John Bowker, Giants vs Cardinals, April 18, 2008.
It takes a lot to get me back into blogging mode these days. And it’s not because I don’t want to but, like everyone else, I’m busy. So when I read an article in this morning’s Wall Street Journal I couldn’t contain myself.
The article was written by Jo Craven McGinty, “Behind Broken Baseball Bats, Broken Records.” Blame Barry, she says, and that got my attention. Evidently the year that Bonds hit his record 73 home runs, he was using a maple wood bat, unlike the ash bats that were commonplace in the majors at the time.
Today the use of maple wood bats has increased to nearly 75% of all bats used in the major leagues. There’s controversy about whether maple vs ash bats contribute to more home runs. The problem is that maple is more likely to split into multiple pieces when it breaks, while ash “flakes”. In other words, it can hurt people. Like it did on June 5 at Fenway Park, when it smashed into the stands and into the face of a fan.

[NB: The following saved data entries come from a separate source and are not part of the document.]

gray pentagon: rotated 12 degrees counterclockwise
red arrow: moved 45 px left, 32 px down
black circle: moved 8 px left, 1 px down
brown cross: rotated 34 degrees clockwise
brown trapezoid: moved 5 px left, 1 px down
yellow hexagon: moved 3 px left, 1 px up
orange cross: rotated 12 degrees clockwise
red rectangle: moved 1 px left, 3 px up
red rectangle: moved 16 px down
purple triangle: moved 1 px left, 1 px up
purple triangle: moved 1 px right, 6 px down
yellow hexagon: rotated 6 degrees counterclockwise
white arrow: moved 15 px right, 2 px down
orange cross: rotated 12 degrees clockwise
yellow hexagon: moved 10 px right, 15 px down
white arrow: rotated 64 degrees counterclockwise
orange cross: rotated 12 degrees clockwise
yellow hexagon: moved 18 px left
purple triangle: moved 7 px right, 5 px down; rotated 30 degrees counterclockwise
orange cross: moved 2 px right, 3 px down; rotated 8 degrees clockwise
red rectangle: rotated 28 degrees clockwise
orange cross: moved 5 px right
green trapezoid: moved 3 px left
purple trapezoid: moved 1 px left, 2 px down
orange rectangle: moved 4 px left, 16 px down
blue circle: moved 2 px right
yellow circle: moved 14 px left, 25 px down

Kurt Ainsworth, Marucci Sports, puts it this way. “When you have future Hall of Famers putting up crazy numbers, it’s hard for MLB to take those bats out of their hands.” Really. Is that what it means? You mean Barry Bonds record home runs was due to his “bat” and had nothing to do with steroids? According to Lloyd Smith, Director of the Sports Science Lab at Washington State University, “The speed of the ball coming off maple is no different from the speed of the ball coming off ash.”

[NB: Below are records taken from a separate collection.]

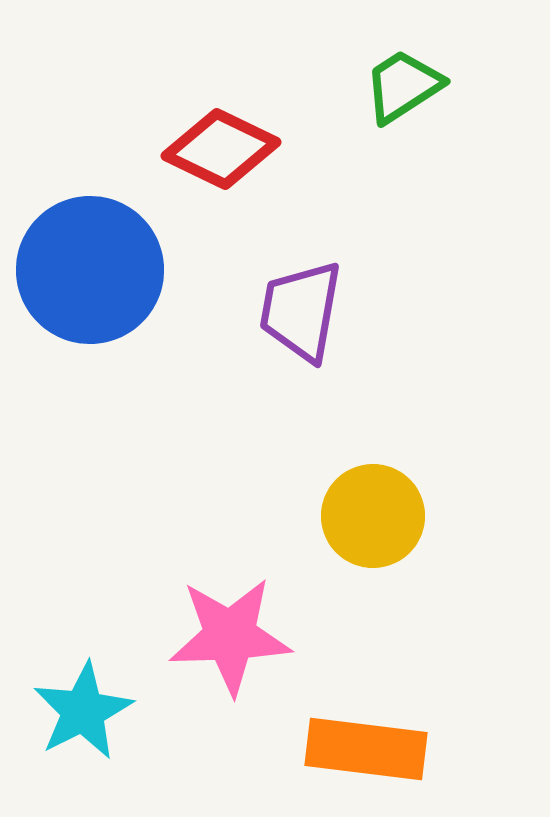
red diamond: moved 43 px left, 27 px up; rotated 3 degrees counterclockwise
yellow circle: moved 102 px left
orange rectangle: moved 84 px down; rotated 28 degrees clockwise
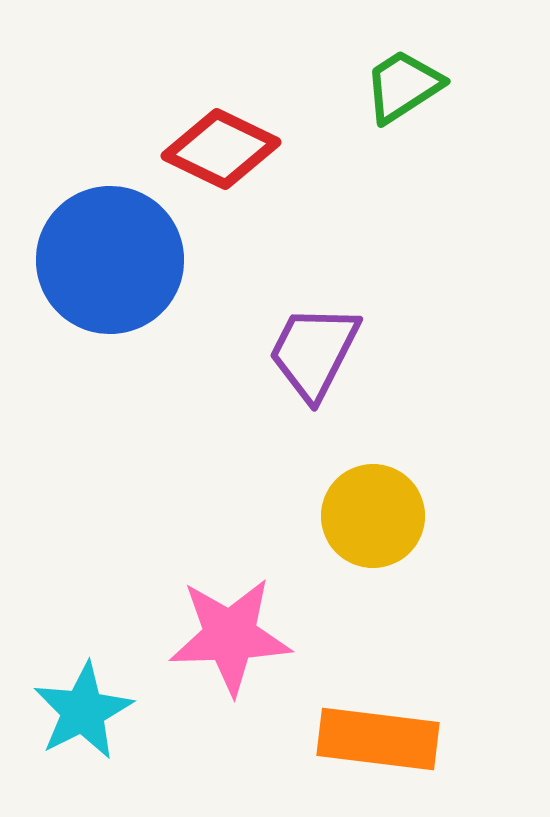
blue circle: moved 20 px right, 10 px up
purple trapezoid: moved 13 px right, 41 px down; rotated 17 degrees clockwise
orange rectangle: moved 12 px right, 10 px up
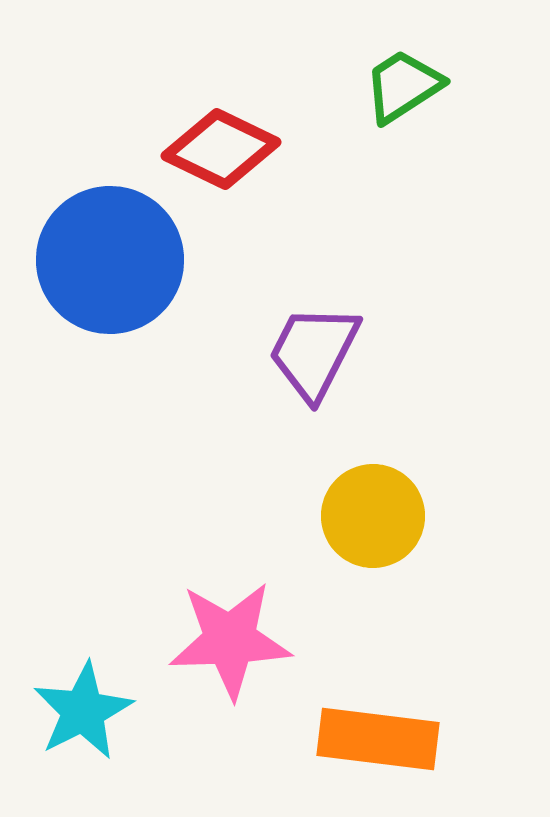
pink star: moved 4 px down
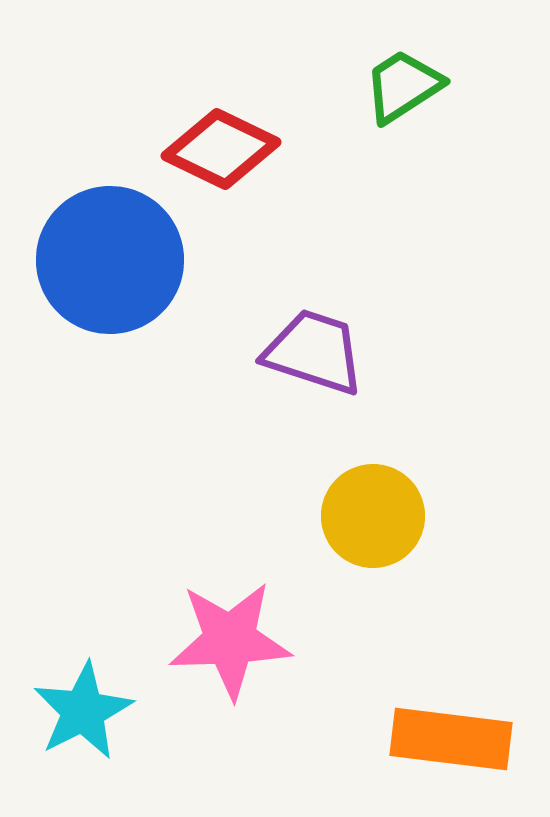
purple trapezoid: rotated 81 degrees clockwise
orange rectangle: moved 73 px right
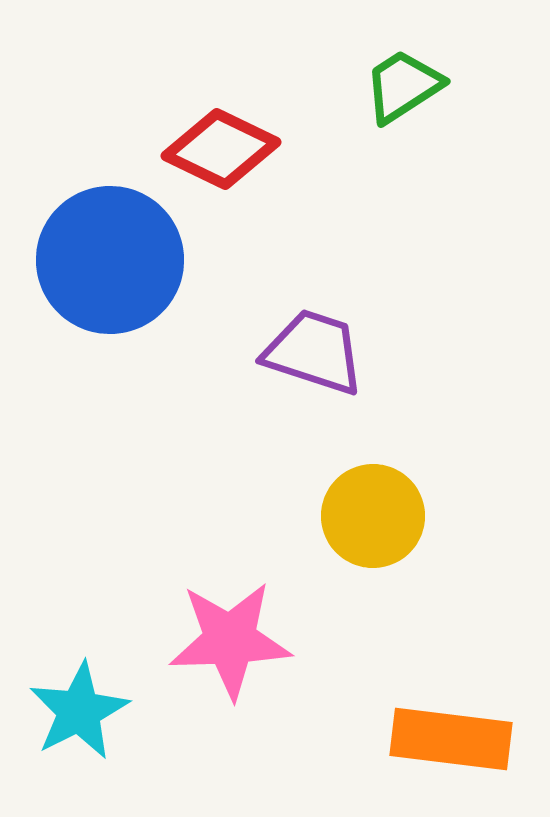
cyan star: moved 4 px left
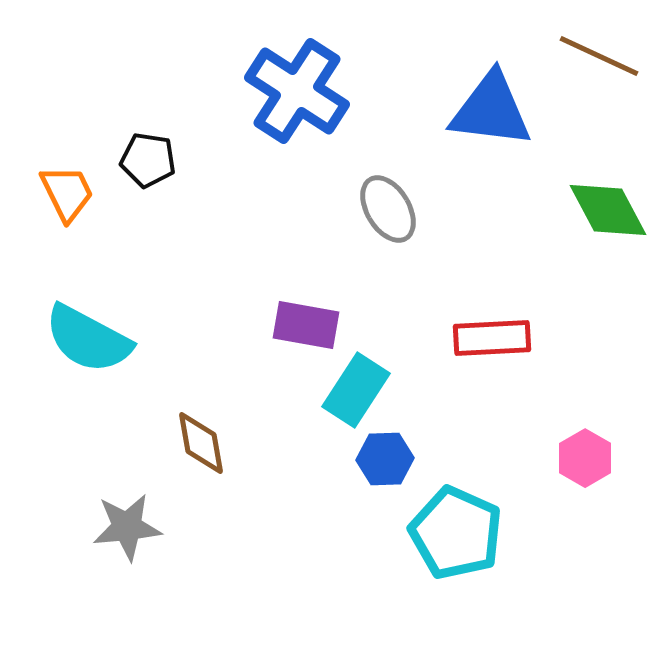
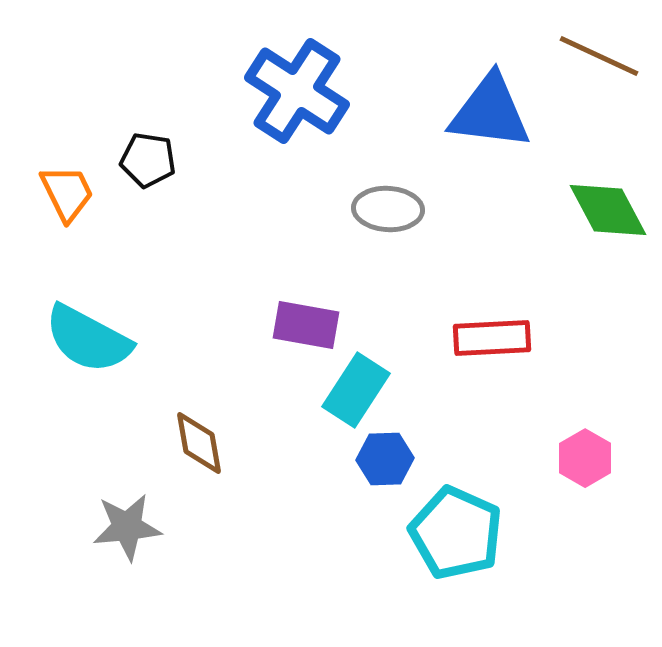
blue triangle: moved 1 px left, 2 px down
gray ellipse: rotated 56 degrees counterclockwise
brown diamond: moved 2 px left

But here’s the kicker. According to McGinty’s article, which also deals with the diameter, density and slope of grain of the bats, regulations have reduced the number of broken bats. “Since 2013 the minimum density of the barrel of the bat is 0.0245 pounds per cubic inch. The Regulations have reduced the number of broken bats.” But, as she notes, there are exceptions to the rules:
“Players who used low-density bats before the rules took effect are grandfathered in and at least 15% of maple bats used in MLB today have densities below 0.0245.”
Are you kidding me? If there’s any substance to this regulation at all, why would you take the easy way out and let any of the players keep using the maple bats?
I’ll bet money on the fact someone out there has the answer. And I hope it’s not because the guys who are hitting the homers are the ones who are still using those bats and drawing the fans through the gates. I mean it can’t always be about the money, can it?